Packaging made from d2w Controlled-life Plastic complies with paras. 1 2 3(a), (b) and (d) of Annex II of the European Parliament and Council Directive 94/62/EC (as amended) on Packaging and Packaging Waste. This Annex specifies the essential requirements for the composition and the reusable and recoverable, including recyclable, nature of packaging.
d2w plastic satisfies para. 3(a) because it can be recycled. It satisfies para. 3(b) because it can be incinerated. It satisfies para. 3(d) because it is capable of undergoing physical, chemical, thermal or biological decomposition such that most of the finished compost ultimately decomposes into carbon dioxide, biomass and water. It can even satisfy para. 3(c) if composted in an “in-vessel” process.
The then EU Environment Commissioner, Margot Wallstrőm, said, in a letter to the Irish MEP Avril Doyle on 18thFebruary 2002 that “it would be consistent with the spirit of Community environment policy and legislation if a member state applying a plastic bag tax were to decide to adopt a more beneficial tax rate in relation to biodegradable carrier bags.”

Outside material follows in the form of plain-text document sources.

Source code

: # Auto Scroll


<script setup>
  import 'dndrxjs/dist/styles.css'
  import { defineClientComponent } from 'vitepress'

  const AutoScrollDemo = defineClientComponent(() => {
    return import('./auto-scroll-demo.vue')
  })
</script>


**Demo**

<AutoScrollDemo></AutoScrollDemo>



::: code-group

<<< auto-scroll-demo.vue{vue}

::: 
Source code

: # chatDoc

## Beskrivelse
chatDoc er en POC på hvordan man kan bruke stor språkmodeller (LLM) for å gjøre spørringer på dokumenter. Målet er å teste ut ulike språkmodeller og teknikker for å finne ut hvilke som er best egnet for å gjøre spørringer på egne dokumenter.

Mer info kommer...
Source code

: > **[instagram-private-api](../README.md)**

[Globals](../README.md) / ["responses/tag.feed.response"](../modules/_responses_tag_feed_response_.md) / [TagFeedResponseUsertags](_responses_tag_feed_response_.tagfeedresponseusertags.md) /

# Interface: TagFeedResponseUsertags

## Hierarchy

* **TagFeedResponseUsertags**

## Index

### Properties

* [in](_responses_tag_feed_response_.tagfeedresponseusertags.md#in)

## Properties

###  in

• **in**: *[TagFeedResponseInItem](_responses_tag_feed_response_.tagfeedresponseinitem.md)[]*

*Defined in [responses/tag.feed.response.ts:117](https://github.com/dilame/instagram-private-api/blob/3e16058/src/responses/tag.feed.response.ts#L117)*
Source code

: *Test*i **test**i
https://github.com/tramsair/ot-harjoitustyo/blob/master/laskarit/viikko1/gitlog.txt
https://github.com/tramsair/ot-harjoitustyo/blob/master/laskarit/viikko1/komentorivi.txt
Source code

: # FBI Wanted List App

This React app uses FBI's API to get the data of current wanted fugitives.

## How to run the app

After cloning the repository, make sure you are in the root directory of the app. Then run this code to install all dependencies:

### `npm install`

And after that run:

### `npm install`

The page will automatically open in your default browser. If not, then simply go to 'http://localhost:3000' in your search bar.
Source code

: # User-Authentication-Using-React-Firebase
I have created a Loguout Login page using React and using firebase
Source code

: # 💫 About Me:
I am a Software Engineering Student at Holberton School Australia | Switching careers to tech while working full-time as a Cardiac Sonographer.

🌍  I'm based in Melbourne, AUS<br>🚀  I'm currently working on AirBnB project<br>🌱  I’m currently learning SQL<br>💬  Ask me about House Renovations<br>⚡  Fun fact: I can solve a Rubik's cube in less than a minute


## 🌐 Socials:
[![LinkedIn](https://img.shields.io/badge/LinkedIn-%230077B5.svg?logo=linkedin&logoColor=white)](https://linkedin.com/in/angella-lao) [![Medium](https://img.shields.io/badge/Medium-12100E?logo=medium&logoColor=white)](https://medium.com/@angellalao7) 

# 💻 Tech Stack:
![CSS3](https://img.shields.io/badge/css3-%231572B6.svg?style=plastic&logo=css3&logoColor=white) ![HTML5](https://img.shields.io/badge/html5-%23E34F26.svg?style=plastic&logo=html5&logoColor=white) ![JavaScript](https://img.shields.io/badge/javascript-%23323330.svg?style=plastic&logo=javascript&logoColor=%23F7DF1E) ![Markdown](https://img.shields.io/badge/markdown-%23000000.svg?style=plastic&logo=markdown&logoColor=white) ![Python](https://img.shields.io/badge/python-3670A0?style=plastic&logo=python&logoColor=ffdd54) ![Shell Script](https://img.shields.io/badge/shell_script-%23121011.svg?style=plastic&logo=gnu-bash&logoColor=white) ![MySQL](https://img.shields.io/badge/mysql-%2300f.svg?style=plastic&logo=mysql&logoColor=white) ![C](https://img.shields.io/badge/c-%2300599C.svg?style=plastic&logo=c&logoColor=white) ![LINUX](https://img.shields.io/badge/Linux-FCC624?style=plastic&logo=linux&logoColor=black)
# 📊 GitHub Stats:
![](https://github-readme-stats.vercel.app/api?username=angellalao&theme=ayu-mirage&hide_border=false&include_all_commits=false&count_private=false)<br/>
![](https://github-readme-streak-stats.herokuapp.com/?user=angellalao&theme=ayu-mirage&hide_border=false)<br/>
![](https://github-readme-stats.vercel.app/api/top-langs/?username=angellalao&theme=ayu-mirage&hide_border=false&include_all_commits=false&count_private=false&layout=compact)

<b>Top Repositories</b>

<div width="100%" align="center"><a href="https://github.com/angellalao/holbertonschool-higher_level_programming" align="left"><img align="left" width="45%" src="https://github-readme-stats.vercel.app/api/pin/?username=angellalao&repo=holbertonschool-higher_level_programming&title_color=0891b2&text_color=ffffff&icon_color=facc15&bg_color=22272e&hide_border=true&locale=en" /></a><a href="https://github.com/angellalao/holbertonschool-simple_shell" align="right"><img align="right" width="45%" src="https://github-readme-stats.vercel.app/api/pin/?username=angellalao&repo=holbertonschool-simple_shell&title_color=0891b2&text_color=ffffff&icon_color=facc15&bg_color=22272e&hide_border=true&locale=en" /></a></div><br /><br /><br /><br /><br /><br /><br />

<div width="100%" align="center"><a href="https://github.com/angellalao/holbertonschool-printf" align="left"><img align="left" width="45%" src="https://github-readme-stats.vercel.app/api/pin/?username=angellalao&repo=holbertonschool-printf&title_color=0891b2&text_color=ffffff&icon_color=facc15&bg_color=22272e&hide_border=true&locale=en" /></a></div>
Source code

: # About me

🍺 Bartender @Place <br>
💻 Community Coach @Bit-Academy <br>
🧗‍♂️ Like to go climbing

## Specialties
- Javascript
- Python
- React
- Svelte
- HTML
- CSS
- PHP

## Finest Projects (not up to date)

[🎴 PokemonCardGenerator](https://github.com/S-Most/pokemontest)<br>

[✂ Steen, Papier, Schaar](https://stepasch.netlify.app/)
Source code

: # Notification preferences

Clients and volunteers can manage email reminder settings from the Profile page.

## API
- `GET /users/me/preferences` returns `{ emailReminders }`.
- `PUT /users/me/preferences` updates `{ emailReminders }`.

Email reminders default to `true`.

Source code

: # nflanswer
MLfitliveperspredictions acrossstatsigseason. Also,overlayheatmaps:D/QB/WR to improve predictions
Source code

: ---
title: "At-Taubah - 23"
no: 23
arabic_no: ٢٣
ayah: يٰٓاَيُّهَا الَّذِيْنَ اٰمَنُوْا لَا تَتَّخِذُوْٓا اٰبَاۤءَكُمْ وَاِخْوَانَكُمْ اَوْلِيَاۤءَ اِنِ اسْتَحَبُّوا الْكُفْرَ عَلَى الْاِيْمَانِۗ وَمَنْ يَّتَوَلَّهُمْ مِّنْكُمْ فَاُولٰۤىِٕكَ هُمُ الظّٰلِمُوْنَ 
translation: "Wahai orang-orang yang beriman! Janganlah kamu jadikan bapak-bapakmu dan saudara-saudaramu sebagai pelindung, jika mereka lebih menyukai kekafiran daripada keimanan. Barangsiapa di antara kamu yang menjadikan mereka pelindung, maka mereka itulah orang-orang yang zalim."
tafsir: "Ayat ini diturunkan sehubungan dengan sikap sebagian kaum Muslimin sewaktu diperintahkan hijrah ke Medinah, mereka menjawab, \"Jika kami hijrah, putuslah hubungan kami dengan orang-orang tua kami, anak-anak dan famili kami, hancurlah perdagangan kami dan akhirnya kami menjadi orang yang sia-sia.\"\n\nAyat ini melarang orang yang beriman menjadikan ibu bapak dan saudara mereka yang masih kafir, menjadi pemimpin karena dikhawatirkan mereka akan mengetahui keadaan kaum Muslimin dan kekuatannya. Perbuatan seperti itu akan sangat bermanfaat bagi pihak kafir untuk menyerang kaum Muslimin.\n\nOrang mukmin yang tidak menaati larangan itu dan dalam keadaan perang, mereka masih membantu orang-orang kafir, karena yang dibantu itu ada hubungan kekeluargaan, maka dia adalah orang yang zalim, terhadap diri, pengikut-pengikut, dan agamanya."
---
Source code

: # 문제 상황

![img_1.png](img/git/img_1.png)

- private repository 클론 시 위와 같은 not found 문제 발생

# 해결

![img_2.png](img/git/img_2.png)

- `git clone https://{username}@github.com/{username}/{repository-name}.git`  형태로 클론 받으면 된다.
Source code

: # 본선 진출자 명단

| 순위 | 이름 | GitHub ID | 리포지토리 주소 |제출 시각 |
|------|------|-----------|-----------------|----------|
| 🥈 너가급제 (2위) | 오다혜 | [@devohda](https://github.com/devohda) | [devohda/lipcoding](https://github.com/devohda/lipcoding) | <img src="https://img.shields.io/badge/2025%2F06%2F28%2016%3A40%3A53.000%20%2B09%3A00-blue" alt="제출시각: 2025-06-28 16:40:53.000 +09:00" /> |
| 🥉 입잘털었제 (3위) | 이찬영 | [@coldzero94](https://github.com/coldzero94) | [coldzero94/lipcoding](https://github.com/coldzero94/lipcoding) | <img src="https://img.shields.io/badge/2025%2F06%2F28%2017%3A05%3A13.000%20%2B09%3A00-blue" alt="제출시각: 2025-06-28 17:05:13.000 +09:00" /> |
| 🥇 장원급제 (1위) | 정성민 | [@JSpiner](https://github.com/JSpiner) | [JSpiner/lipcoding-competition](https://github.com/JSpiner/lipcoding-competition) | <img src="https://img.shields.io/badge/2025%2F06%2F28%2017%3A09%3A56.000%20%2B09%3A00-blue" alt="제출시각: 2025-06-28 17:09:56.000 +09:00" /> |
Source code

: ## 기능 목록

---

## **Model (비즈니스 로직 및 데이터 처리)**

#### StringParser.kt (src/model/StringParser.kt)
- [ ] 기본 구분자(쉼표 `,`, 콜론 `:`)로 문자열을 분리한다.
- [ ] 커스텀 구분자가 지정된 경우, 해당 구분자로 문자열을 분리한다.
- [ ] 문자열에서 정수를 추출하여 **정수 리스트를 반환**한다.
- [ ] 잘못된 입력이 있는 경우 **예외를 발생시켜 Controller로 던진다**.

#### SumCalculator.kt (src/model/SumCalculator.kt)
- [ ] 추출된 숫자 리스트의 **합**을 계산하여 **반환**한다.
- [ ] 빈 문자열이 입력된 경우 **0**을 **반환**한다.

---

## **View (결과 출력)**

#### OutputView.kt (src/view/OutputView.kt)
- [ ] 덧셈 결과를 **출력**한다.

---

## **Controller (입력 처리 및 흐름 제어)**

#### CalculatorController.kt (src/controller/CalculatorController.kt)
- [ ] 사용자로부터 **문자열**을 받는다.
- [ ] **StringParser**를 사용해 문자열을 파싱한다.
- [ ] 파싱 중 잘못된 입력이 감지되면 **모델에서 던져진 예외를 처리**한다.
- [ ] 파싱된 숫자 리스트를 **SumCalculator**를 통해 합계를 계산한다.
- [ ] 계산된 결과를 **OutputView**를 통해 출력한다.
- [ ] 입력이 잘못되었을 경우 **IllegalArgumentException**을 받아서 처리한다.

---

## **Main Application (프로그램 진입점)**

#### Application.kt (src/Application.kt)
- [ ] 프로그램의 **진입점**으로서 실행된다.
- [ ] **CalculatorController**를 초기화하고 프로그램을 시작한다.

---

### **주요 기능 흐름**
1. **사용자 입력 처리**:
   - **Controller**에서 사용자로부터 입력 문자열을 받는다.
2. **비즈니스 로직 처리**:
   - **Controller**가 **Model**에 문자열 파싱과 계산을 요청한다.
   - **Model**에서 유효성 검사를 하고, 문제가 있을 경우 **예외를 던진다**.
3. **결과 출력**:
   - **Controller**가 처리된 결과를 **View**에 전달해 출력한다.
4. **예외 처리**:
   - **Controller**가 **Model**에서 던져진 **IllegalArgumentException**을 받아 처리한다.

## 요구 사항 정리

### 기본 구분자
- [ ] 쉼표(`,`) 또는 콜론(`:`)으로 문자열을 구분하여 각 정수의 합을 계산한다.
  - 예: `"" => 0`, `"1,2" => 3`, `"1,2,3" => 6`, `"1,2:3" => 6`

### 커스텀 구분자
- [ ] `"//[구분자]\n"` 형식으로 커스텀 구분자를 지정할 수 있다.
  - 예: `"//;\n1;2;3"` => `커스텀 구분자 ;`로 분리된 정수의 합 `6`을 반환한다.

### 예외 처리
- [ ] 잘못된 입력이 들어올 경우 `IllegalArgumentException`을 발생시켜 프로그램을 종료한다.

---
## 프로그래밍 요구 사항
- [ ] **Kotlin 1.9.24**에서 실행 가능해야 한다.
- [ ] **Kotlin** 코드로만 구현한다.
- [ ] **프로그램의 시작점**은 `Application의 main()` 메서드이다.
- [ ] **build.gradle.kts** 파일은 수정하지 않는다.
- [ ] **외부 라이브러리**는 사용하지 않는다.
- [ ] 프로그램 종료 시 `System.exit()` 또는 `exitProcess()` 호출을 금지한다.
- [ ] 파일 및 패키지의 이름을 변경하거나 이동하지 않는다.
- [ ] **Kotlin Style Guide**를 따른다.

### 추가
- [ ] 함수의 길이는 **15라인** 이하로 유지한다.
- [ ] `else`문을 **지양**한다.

See Legislation on OPA website – http://www.biodeg.org/legislation/
There will always be a need for shops and supermarkets to supply plastic carrier bags and other plastic products to their customers, but such is the inertia in the retail industry that they will continue to supply conventional plastics unless Governments give financial incentives to use the Controlled-life alternative, as the UK Government did a few years ago with unleaded petrol.
In 2010 the Government of the United Arab Emirates passed legislation to require all short-life plastic products to be oxo-biodegradable.